THE PRINCIPAL of one of the largest secondary schools in the State has called on the Minister for Education to issue guidelines on the wearing of the hijab in State schools. RUADHÁN Mac CORMAIC, Migration Correspondent reports
This follows the department's refusal to offer advice to the school when a Muslim couple asked last September that their daughter be allowed to wear the headscarf in class.
Nicholas Sweetman, principal of Gorey Community School in Co Wexford, said official direction would bring an end to the practice of schools imposing divergent policies and would clarify the issue for schools and Muslim parents.
Correspondence released under the Freedom of Information Act shows the school wrote to then minister for education Mary Hanafin last October, when a Muslim couple asked that their child wear the hijab in class.
Though this contravened the school's rules on uniform, the principal agreed to the request pending approval by the board of management.
"Our board of management met . . . and after a very extensive discussion of the issues, it was felt that the board should be entitled to guidance from the department," Mr Sweetman wrote to the minister, adding that this needed to be addressed "with some urgency".

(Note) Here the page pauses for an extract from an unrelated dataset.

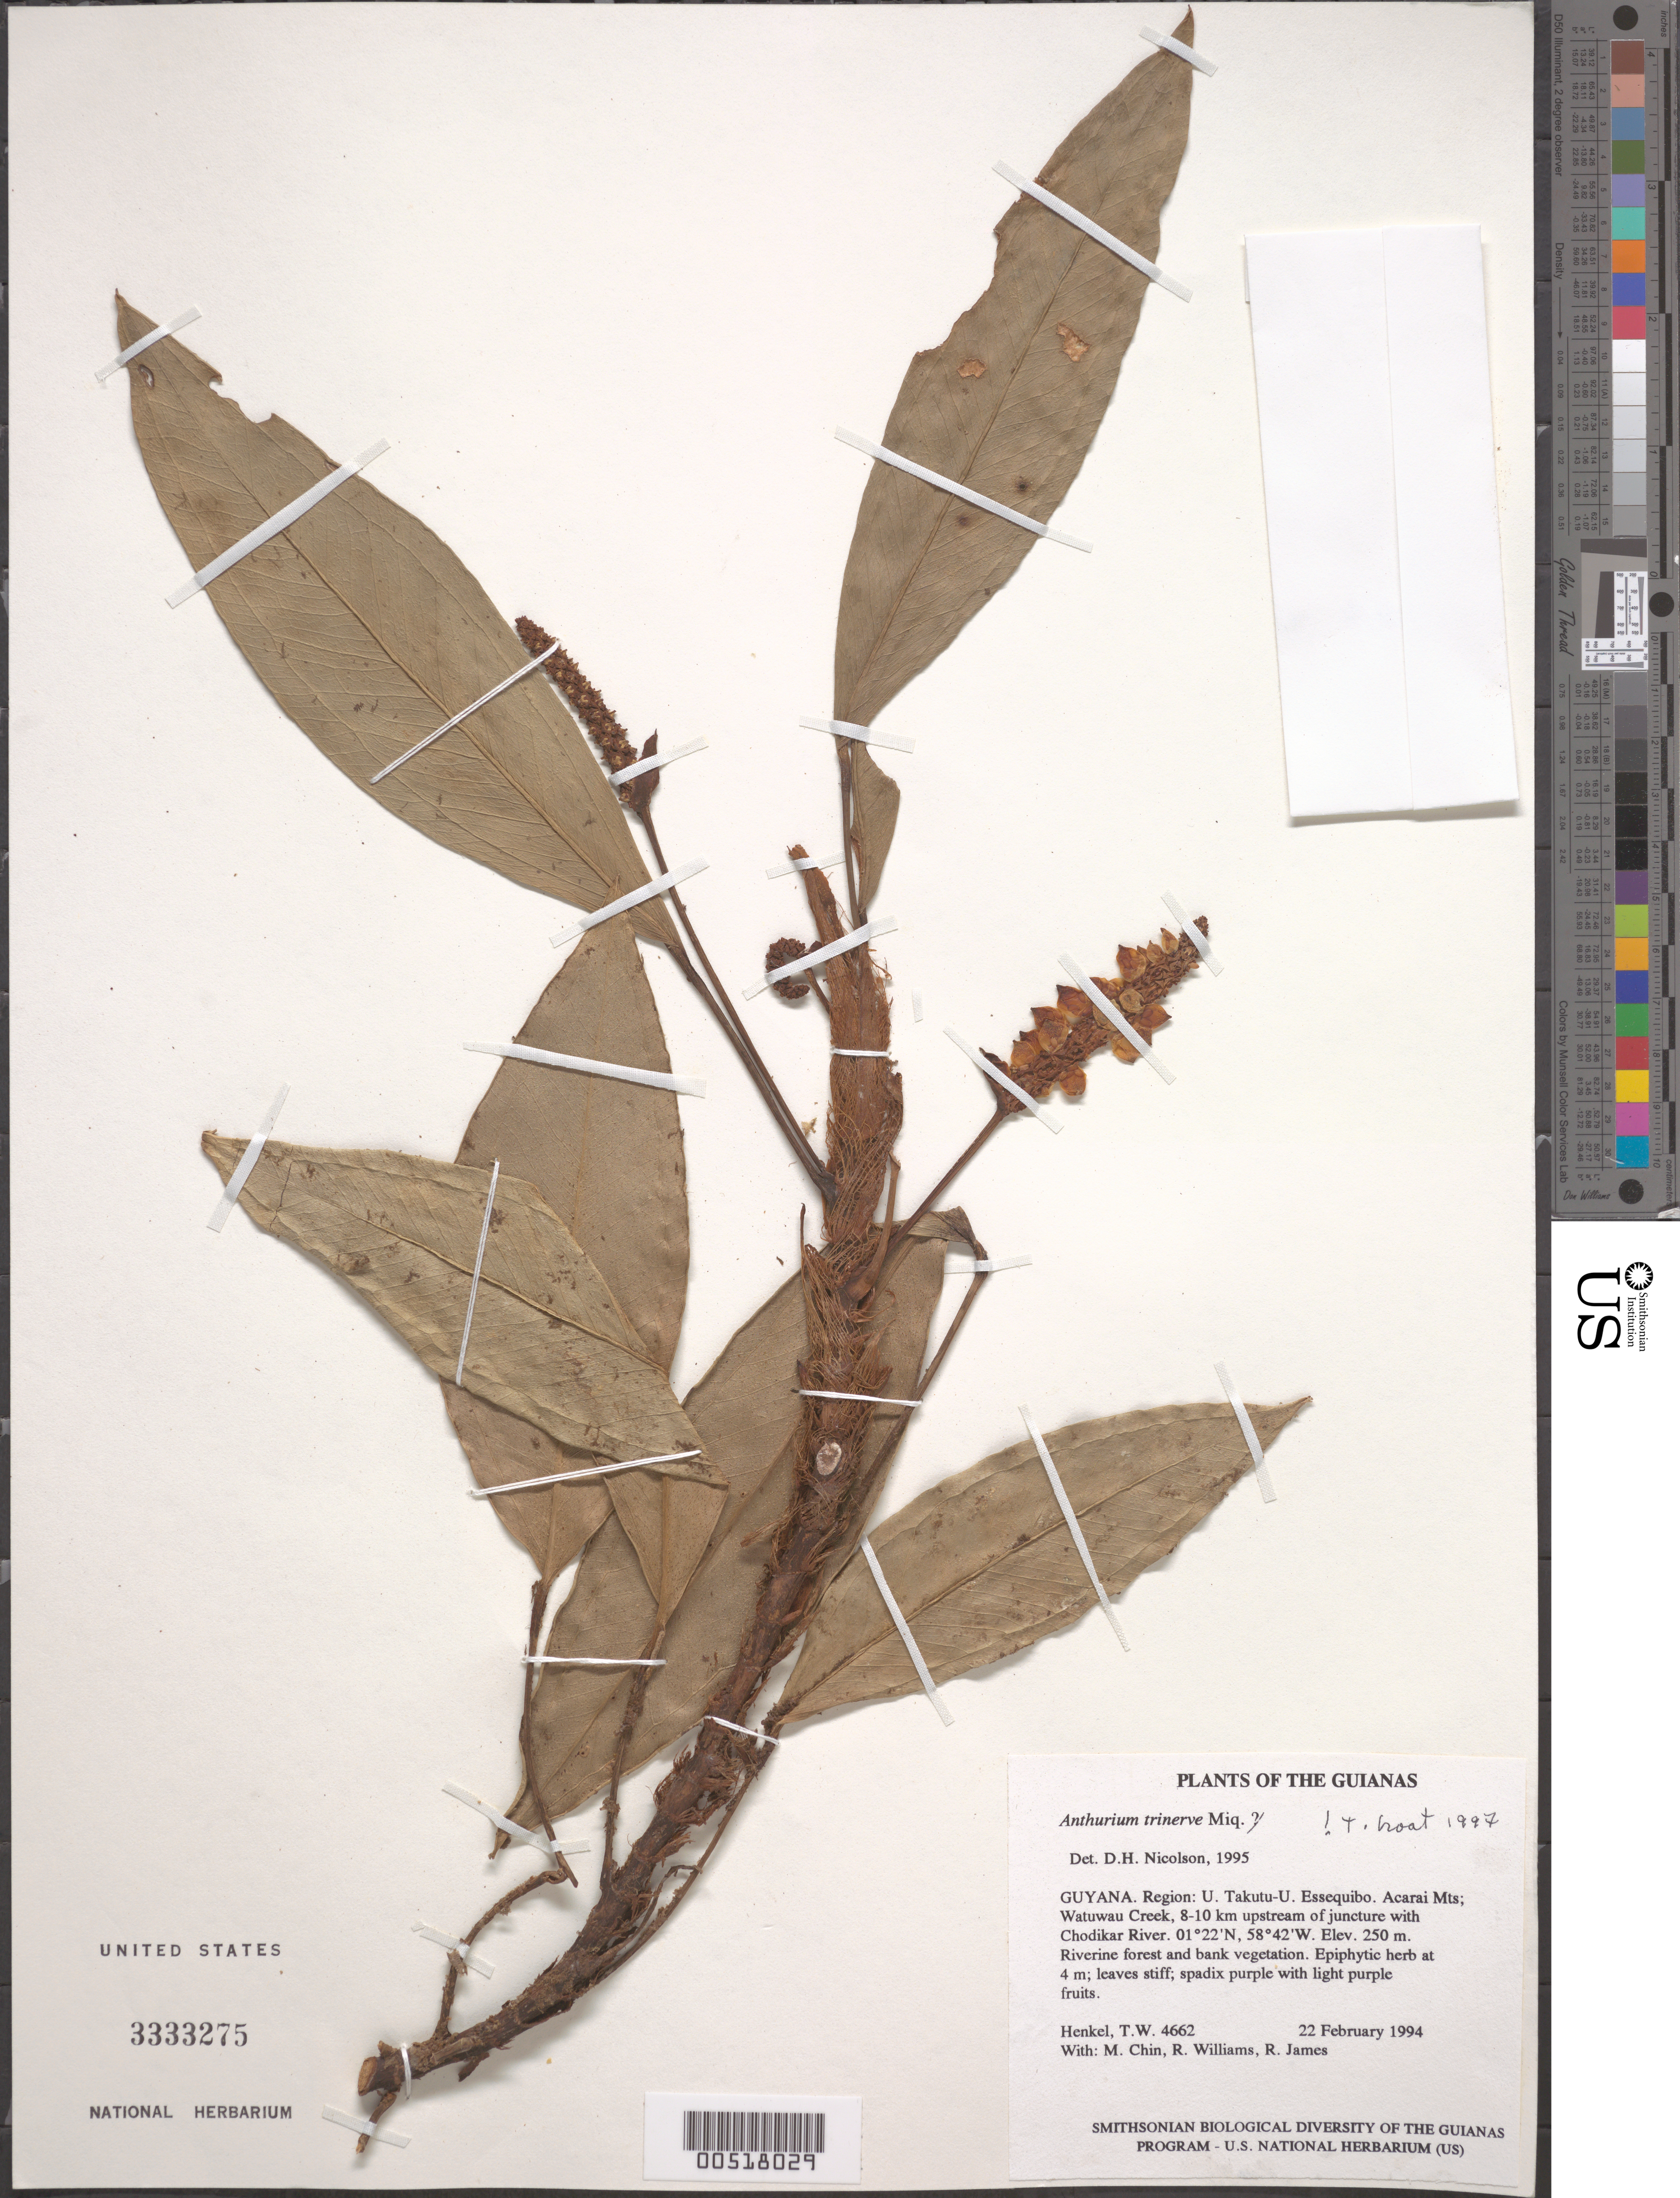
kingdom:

When no response was received, the school again wrote to the minister in December. In reply, her private secretary advised that it was a matter for the board of management to decide on a school policy, "and it would not be appropriate for the department to direct or advise a school in relation to any aspect of its policy on dress code".
The minister's representative pointed to two sections of the Education Act 1998.
The first charges boards of management with a duty to uphold the "characteristic spirit of the school" as determined by the cultural, educational, moral, religious, social, linguistic and spiritual values which inform and characterise it. The second balances this with the requirement to have regard to the principles of a democratic society and "have respect and promote respect for the diversity of values, beliefs, traditions, languages and ways of life in society".
The Gorey school, where 85 out of some 1,500 students come from a foreign background, later decided to continue to allow the pupil to wear her hijab.
Mr Sweetman told The Irish Times that his school welcomed all pupils and had excellent relations with minority communities. "But as a State school, the State should be offering guidance so that we don't have a situation where in this school the child is allowed to wear the hijab, and another school down the road will say, 'we don't allow that'," he said.
"It's fine for me to say as principal of this school that it's grand for a girl to wear a hijab here, but supposing a child comes wanting to wear the full veil. Do I say yes or do I say no? And why do I say yes or no?"